Since humans depend on their microbiome for various essential services, including digestion, a person should be considered a superorganism, microbiologists said, consisting of his or her own cells and those of all the commensal bacteria. The bacterial cells outnumber human cells by 10-1, meaning that if cells could vote, people would be a minority in their own body.

Segre reckons there are at least 20 different niches for bacteria, and maybe many more, on the skin, each with a characteristic set of favored commensals. The types of bacteria she found in the inner elbow are different from those that another researcher identified a few inches away, on the inner forearm. But each of the five people Segre sampled harbored much the same set of bacteria, suggesting this set is specialized for the precise conditions of nutrients and moisture that prevail in the human elbow.

Microbiologists think humans and their commensal bacteria are continually adapting to one another genetically. The precision of this mutual accommodation is indicated by the presence of particular species of bacteria in different niches on the human body, as Segre has found with denizens of the elbow.

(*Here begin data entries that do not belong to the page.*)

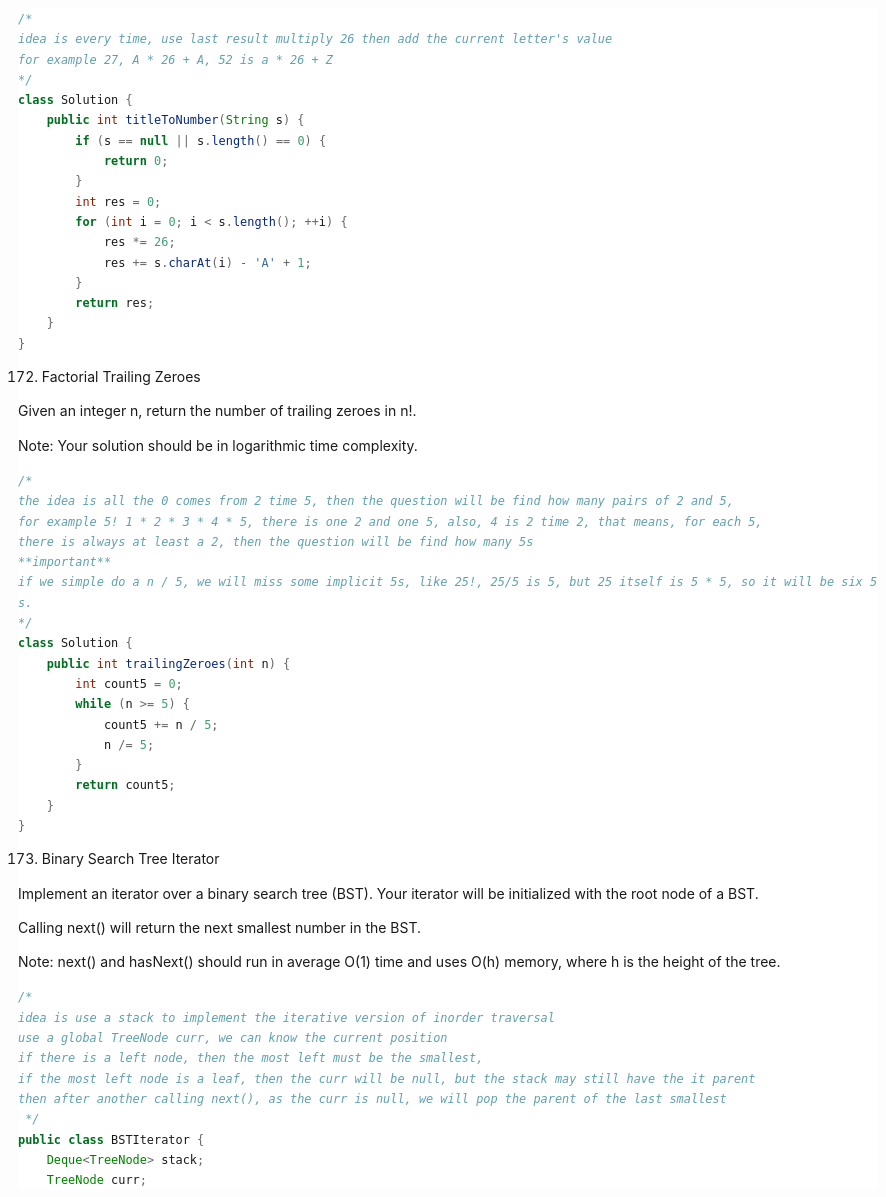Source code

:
 ```java
/*
idea is every time, use last result multiply 26 then add the current letter's value 
for example 27, A * 26 + A, 52 is a * 26 + Z
*/
class Solution {
    public int titleToNumber(String s) {
        if (s == null || s.length() == 0) {
            return 0;
        }
        int res = 0;
        for (int i = 0; i < s.length(); ++i) {
            res *= 26;
            res += s.charAt(i) - 'A' + 1;
        }
        return res;
    }
}
```
172. Factorial Trailing Zeroes

Given an integer n, return the number of trailing zeroes in n!.

Note: Your solution should be in logarithmic time complexity.
```java
/*
the idea is all the 0 comes from 2 time 5, then the question will be find how many pairs of 2 and 5,
for example 5! 1 * 2 * 3 * 4 * 5, there is one 2 and one 5, also, 4 is 2 time 2, that means, for each 5, 
there is always at least a 2, then the question will be find how many 5s
**important**
if we simple do a n / 5, we will miss some implicit 5s, like 25!, 25/5 is 5, but 25 itself is 5 * 5, so it will be six 5s.
*/
class Solution {
    public int trailingZeroes(int n) {
        int count5 = 0;
        while (n >= 5) {
            count5 += n / 5;
            n /= 5;
        }
        return count5;
    }
}
```
173. Binary Search Tree Iterator

Implement an iterator over a binary search tree (BST). Your iterator will be initialized with the root node of a BST.

Calling next() will return the next smallest number in the BST.

Note: next() and hasNext() should run in average O(1) time and uses O(h) memory, where h is the height of the tree.
```java
/*
idea is use a stack to implement the iterative version of inorder traversal
use a global TreeNode curr, we can know the current position
if there is a left node, then the most left must be the smallest,
if the most left node is a leaf, then the curr will be null, but the stack may still have the it parent
then after another calling next(), as the curr is null, we will pop the parent of the last smallest
 */
public class BSTIterator {
    Deque<TreeNode> stack;
    TreeNode curr;
```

Other researchers have found that most gut bacteria belong to just 2 of the 70 known tribes of bacteria. The gut bacteria perform vital services such as breaking down complex sugars in the diet and converting hydrogen, a byproduct of bacterial fermentation, to methane.

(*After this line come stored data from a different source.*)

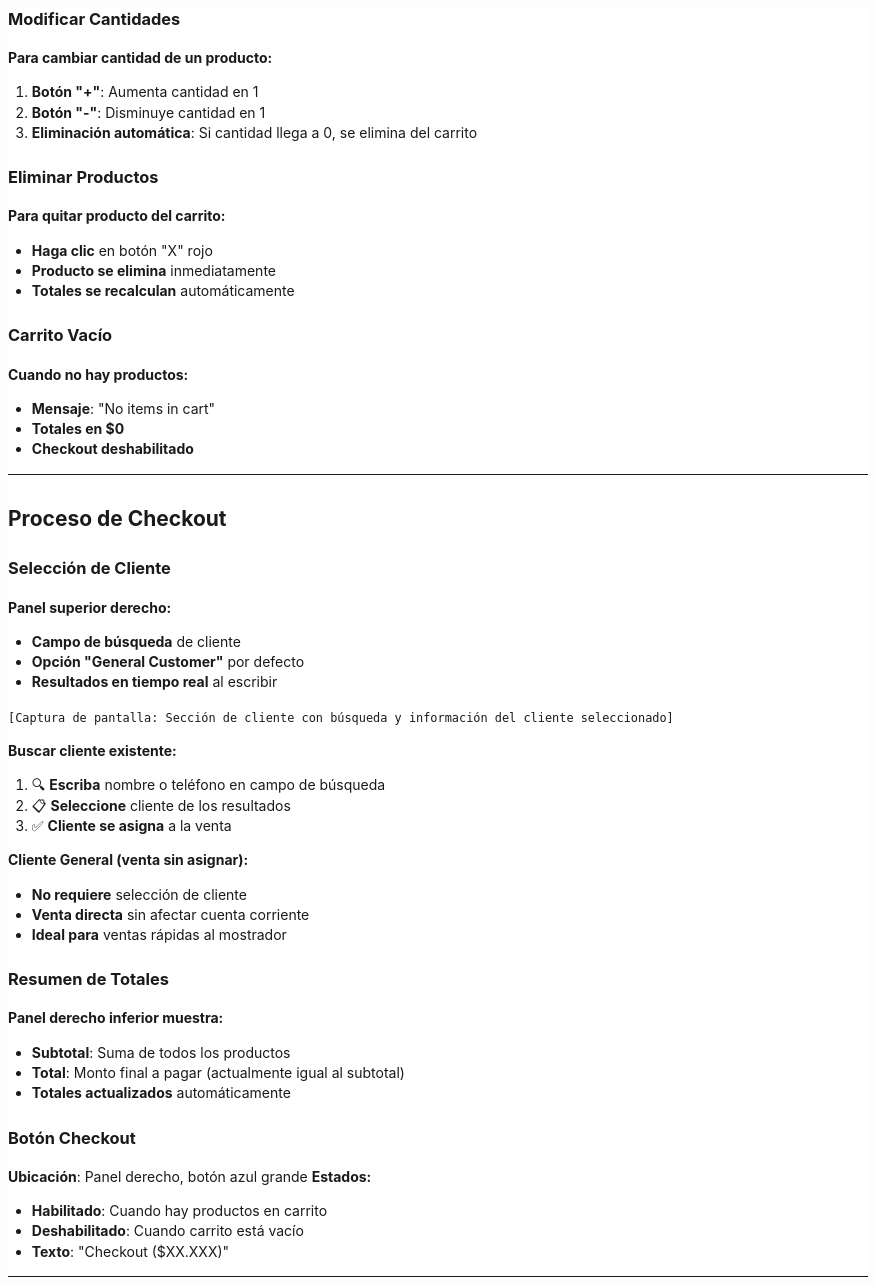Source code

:### Modificar Cantidades
**Para cambiar cantidad de un producto:**
1. **Botón "+"**: Aumenta cantidad en 1
2. **Botón "-"**: Disminuye cantidad en 1
3. **Eliminación automática**: Si cantidad llega a 0, se elimina del carrito

### Eliminar Productos
**Para quitar producto del carrito:**
- **Haga clic** en botón "X" rojo
- **Producto se elimina** inmediatamente
- **Totales se recalculan** automáticamente

### Carrito Vacío
**Cuando no hay productos:**
- **Mensaje**: "No items in cart"
- **Totales en $0**
- **Checkout deshabilitado**

---

## Proceso de Checkout

### Selección de Cliente
**Panel superior derecho:**
- **Campo de búsqueda** de cliente
- **Opción "General Customer"** por defecto
- **Resultados en tiempo real** al escribir

```
[Captura de pantalla: Sección de cliente con búsqueda y información del cliente seleccionado]
```

**Buscar cliente existente:**
1. 🔍 **Escriba** nombre o teléfono en campo de búsqueda
2. 📋 **Seleccione** cliente de los resultados
3. ✅ **Cliente se asigna** a la venta

**Cliente General (venta sin asignar):**
- **No requiere** selección de cliente
- **Venta directa** sin afectar cuenta corriente
- **Ideal para** ventas rápidas al mostrador

### Resumen de Totales
**Panel derecho inferior muestra:**
- **Subtotal**: Suma de todos los productos
- **Total**: Monto final a pagar (actualmente igual al subtotal)
- **Totales actualizados** automáticamente

### Botón Checkout
**Ubicación**: Panel derecho, botón azul grande
**Estados:**
- **Habilitado**: Cuando hay productos en carrito
- **Deshabilitado**: Cuando carrito está vacío
- **Texto**: "Checkout ($XX.XXX)"

---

The nature of the gut tribes is heavily influenced by diet, according to a research team led by Dr. Ruth Ley and Dr. Jeffrey Gordon of the Washington University School of Medicine in St. Louis.
With the help of colleagues at the San Diego and St. Louis zoos, Ley and Gordon scanned the gut microbes in the feces of people and 59 other species of mammals, including meat eaters, plant eaters and omnivores. Each of these three groups has a distinctive set of bacteria, they reported in Friday's issue of Science, with the gut flora of people grouping with the other omnivores.
Despite the vast changes that people have made to their diet through cooking and agriculture, their gut bacteria "don't dramatically depart in composition from those of other omnivorous primates," Gordon said.

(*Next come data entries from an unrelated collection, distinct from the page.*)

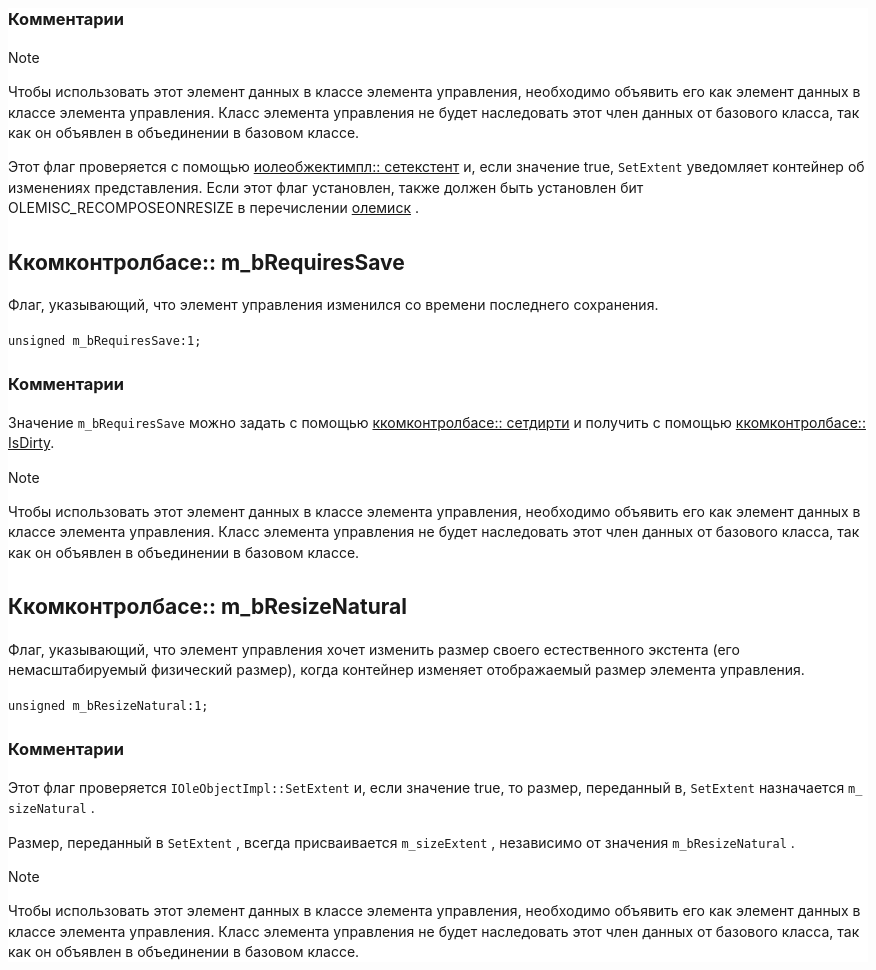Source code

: ### <a name="remarks"></a>Комментарии

> [!NOTE]
> Чтобы использовать этот элемент данных в классе элемента управления, необходимо объявить его как элемент данных в классе элемента управления. Класс элемента управления не будет наследовать этот член данных от базового класса, так как он объявлен в объединении в базовом классе.

Этот флаг проверяется с помощью [иолеобжектимпл:: сетекстент](../../atl/reference/ioleobjectimpl-class.md#setextent) и, если значение true, `SetExtent` уведомляет контейнер об изменениях представления. Если этот флаг установлен, также должен быть установлен бит OLEMISC_RECOMPOSEONRESIZE в перечислении [олемиск](/windows/win32/api/oleidl/ne-oleidl-olemisc) .

## <a name="ccomcontrolbasem_brequiressave"></a><a name="m_brequiressave"></a> Ккомконтролбасе:: m_bRequiresSave

Флаг, указывающий, что элемент управления изменился со времени последнего сохранения.

```
unsigned m_bRequiresSave:1;
```

### <a name="remarks"></a>Комментарии

Значение `m_bRequiresSave` можно задать с помощью [ккомконтролбасе:: сетдирти](#setdirty) и получить с помощью [ккомконтролбасе:: IsDirty](#getdirty).

> [!NOTE]
> Чтобы использовать этот элемент данных в классе элемента управления, необходимо объявить его как элемент данных в классе элемента управления. Класс элемента управления не будет наследовать этот член данных от базового класса, так как он объявлен в объединении в базовом классе.

## <a name="ccomcontrolbasem_bresizenatural"></a><a name="m_bresizenatural"></a> Ккомконтролбасе:: m_bResizeNatural

Флаг, указывающий, что элемент управления хочет изменить размер своего естественного экстента (его немасштабируемый физический размер), когда контейнер изменяет отображаемый размер элемента управления.

```
unsigned m_bResizeNatural:1;
```

### <a name="remarks"></a>Комментарии

Этот флаг проверяется `IOleObjectImpl::SetExtent` и, если значение true, то размер, переданный в, `SetExtent` назначается `m_sizeNatural` .

Размер, переданный в `SetExtent` , всегда присваивается `m_sizeExtent` , независимо от значения `m_bResizeNatural` .

> [!NOTE]
> Чтобы использовать этот элемент данных в классе элемента управления, необходимо объявить его как элемент данных в классе элемента управления. Класс элемента управления не будет наследовать этот член данных от базового класса, так как он объявлен в объединении в базовом классе.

The lifetime of an individual bacterium in the human superorganism may be short, since millions are shed each day from the skin or gut. But the colonies may survive for a long time, cloning themselves briskly to replace members that are sacrificed. Where these colonies come from and how long they last is not known.

Dr. David Relman of Stanford University has tracked the gut flora of infants and found that their first colonists come from their mother. But after a few weeks the babies acquired distinctive individual sets of bacteria, all except a pair of twins who had the same set. Relman said he was trying to ascertain if the first colonists remain with an individual for many years.